◆ Problem to solve ◆
Rewrite all the records below as one numbered list, one line per item, and leave out the blank lines.

◆ Listing ◆
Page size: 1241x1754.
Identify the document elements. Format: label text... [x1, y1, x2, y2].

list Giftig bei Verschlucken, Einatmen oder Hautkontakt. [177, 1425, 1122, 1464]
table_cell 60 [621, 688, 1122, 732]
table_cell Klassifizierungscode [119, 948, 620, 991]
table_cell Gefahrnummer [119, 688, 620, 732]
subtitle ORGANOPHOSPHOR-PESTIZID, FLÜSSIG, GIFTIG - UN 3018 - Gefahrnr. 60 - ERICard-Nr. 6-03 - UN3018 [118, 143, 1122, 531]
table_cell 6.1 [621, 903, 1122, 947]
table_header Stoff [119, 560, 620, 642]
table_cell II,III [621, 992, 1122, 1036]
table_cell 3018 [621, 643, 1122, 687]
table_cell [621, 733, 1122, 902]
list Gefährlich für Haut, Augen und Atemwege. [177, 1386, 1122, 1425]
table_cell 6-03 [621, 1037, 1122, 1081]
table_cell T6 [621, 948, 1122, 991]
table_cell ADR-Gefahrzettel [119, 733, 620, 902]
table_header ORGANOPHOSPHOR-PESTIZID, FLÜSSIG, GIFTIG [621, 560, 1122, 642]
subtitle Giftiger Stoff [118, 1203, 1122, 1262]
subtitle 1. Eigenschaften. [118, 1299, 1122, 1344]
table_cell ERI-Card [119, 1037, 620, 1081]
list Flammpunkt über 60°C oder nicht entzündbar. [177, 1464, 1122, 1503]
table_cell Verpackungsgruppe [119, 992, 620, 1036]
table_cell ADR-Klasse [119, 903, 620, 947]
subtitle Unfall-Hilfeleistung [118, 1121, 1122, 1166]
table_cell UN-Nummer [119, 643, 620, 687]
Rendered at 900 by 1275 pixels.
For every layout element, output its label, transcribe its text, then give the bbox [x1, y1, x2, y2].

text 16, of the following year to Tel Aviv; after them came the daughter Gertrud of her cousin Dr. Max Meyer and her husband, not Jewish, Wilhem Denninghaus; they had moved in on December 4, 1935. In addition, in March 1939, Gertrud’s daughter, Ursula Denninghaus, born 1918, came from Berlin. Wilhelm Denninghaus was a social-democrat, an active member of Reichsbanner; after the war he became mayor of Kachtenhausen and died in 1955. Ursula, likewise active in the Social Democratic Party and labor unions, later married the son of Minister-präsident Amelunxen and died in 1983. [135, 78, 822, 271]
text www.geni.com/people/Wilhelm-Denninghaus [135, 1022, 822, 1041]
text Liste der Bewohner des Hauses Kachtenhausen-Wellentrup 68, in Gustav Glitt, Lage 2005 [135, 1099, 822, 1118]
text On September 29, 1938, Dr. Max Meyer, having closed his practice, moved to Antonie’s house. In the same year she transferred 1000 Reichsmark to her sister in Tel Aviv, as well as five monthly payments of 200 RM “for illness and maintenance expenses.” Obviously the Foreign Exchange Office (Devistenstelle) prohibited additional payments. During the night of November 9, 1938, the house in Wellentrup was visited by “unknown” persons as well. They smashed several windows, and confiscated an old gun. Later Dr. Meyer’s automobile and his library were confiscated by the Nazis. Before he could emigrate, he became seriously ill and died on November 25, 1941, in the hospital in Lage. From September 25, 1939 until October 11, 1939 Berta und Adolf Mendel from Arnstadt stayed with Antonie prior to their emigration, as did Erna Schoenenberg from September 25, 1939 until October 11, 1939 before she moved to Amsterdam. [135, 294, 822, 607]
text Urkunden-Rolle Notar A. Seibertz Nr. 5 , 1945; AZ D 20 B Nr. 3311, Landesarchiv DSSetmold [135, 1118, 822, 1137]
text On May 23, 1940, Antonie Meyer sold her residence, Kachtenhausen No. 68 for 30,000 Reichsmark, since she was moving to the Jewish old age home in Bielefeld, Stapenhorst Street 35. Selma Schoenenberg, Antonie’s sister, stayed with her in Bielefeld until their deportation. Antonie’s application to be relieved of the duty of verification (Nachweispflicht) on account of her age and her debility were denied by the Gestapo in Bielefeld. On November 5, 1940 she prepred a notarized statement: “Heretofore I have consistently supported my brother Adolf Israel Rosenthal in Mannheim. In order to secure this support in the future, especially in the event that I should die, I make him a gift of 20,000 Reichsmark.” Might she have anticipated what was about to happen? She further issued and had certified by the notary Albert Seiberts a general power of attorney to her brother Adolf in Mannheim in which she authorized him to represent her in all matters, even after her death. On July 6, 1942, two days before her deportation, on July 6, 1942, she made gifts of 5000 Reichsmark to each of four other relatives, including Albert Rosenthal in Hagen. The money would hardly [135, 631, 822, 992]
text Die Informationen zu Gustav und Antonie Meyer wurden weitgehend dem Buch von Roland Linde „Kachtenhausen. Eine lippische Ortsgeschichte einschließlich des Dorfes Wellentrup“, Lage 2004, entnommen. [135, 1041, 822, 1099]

◆ Written reply ◆
1. Page size: 1241x1754.
2. Identify the document elements. Format: label text... [x1, y1, x2, y2].
3. list Giftig bei Verschlucken, Einatmen oder Hautkontakt. [177, 1425, 1122, 1464]
4. table_cell 60 [621, 688, 1122, 732]
5. table_cell Klassifizierungscode [119, 948, 620, 991]
6. table_cell Gefahrnummer [119, 688, 620, 732]
7. subtitle ORGANOPHOSPHOR-PESTIZID, FLÜSSIG, GIFTIG - UN 3018 - Gefahrnr. 60 - ERICard-Nr. 6-03 - UN3018 [118, 143, 1122, 531]
8. table_cell 6.1 [621, 903, 1122, 947]
9. table_header Stoff [119, 560, 620, 642]
10. table_cell II,III [621, 992, 1122, 1036]
11. table_cell 3018 [621, 643, 1122, 687]
12. table_cell [621, 733, 1122, 902]
13. list Gefährlich für Haut, Augen und Atemwege. [177, 1386, 1122, 1425]
14. table_cell 6-03 [621, 1037, 1122, 1081]
15. table_cell T6 [621, 948, 1122, 991]
16. table_cell ADR-Gefahrzettel [119, 733, 620, 902]
17. table_header ORGANOPHOSPHOR-PESTIZID, FLÜSSIG, GIFTIG [621, 560, 1122, 642]
18. subtitle Giftiger Stoff [118, 1203, 1122, 1262]
19. subtitle 1. Eigenschaften. [118, 1299, 1122, 1344]
20. table_cell ERI-Card [119, 1037, 620, 1081]
21. list Flammpunkt über 60°C oder nicht entzündbar. [177, 1464, 1122, 1503]
22. table_cell Verpackungsgruppe [119, 992, 620, 1036]
23. table_cell ADR-Klasse [119, 903, 620, 947]
24. subtitle Unfall-Hilfeleistung [118, 1121, 1122, 1166]
25. table_cell UN-Nummer [119, 643, 620, 687]
26. Rendered at 900 by 1275 pixels.
27. For every layout element, output its label, transcribe its text, then give the bbox [x1, y1, x2, y2].
28. text 16, of the following year to Tel Aviv; after them came the daughter Gertrud of her cousin Dr. Max Meyer and her husband, not Jewish, Wilhem Denninghaus; they had moved in on December 4, 1935. In addition, in March 1939, Gertrud’s daughter, Ursula Denninghaus, born 1918, came from Berlin. Wilhelm Denninghaus was a social-democrat, an active member of Reichsbanner; after the war he became mayor of Kachtenhausen and died in 1955. Ursula, likewise active in the Social Democratic Party and labor unions, later married the son of Minister-präsident Amelunxen and died in 1983. [135, 78, 822, 271]
29. text www.geni.com/people/Wilhelm-Denninghaus [135, 1022, 822, 1041]
30. text Liste der Bewohner des Hauses Kachtenhausen-Wellentrup 68, in Gustav Glitt, Lage 2005 [135, 1099, 822, 1118]
31. text On September 29, 1938, Dr. Max Meyer, having closed his practice, moved to Antonie’s house. In the same year she transferred 1000 Reichsmark to her sister in Tel Aviv, as well as five monthly payments of 200 RM “for illness and maintenance expenses.” Obviously the Foreign Exchange Office (Devistenstelle) prohibited additional payments. During the night of November 9, 1938, the house in Wellentrup was visited by “unknown” persons as well. They smashed several windows, and confiscated an old gun. Later Dr. Meyer’s automobile and his library were confiscated by the Nazis. Before he could emigrate, he became seriously ill and died on November 25, 1941, in the hospital in Lage. From September 25, 1939 until October 11, 1939 Berta und Adolf Mendel from Arnstadt stayed with Antonie prior to their emigration, as did Erna Schoenenberg from September 25, 1939 until October 11, 1939 before she moved to Amsterdam. [135, 294, 822, 607]
32. text Urkunden-Rolle Notar A. Seibertz Nr. 5 , 1945; AZ D 20 B Nr. 3311, Landesarchiv DSSetmold [135, 1118, 822, 1137]
33. text On May 23, 1940, Antonie Meyer sold her residence, Kachtenhausen No. 68 for 30,000 Reichsmark, since she was moving to the Jewish old age home in Bielefeld, Stapenhorst Street 35. Selma Schoenenberg, Antonie’s sister, stayed with her in Bielefeld until their deportation. Antonie’s application to be relieved of the duty of verification (Nachweispflicht) on account of her age and her debility were denied by the Gestapo in Bielefeld. On November 5, 1940 she prepred a notarized statement: “Heretofore I have consistently supported my brother Adolf Israel Rosenthal in Mannheim. In order to secure this support in the future, especially in the event that I should die, I make him a gift of 20,000 Reichsmark.” Might she have anticipated what was about to happen? She further issued and had certified by the notary Albert Seiberts a general power of attorney to her brother Adolf in Mannheim in which she authorized him to represent her in all matters, even after her death. On July 6, 1942, two days before her deportation, on July 6, 1942, she made gifts of 5000 Reichsmark to each of four other relatives, including Albert Rosenthal in Hagen. The money would hardly [135, 631, 822, 992]
34. text Die Informationen zu Gustav und Antonie Meyer wurden weitgehend dem Buch von Roland Linde „Kachtenhausen. Eine lippische Ortsgeschichte einschließlich des Dorfes Wellentrup“, Lage 2004, entnommen. [135, 1041, 822, 1099]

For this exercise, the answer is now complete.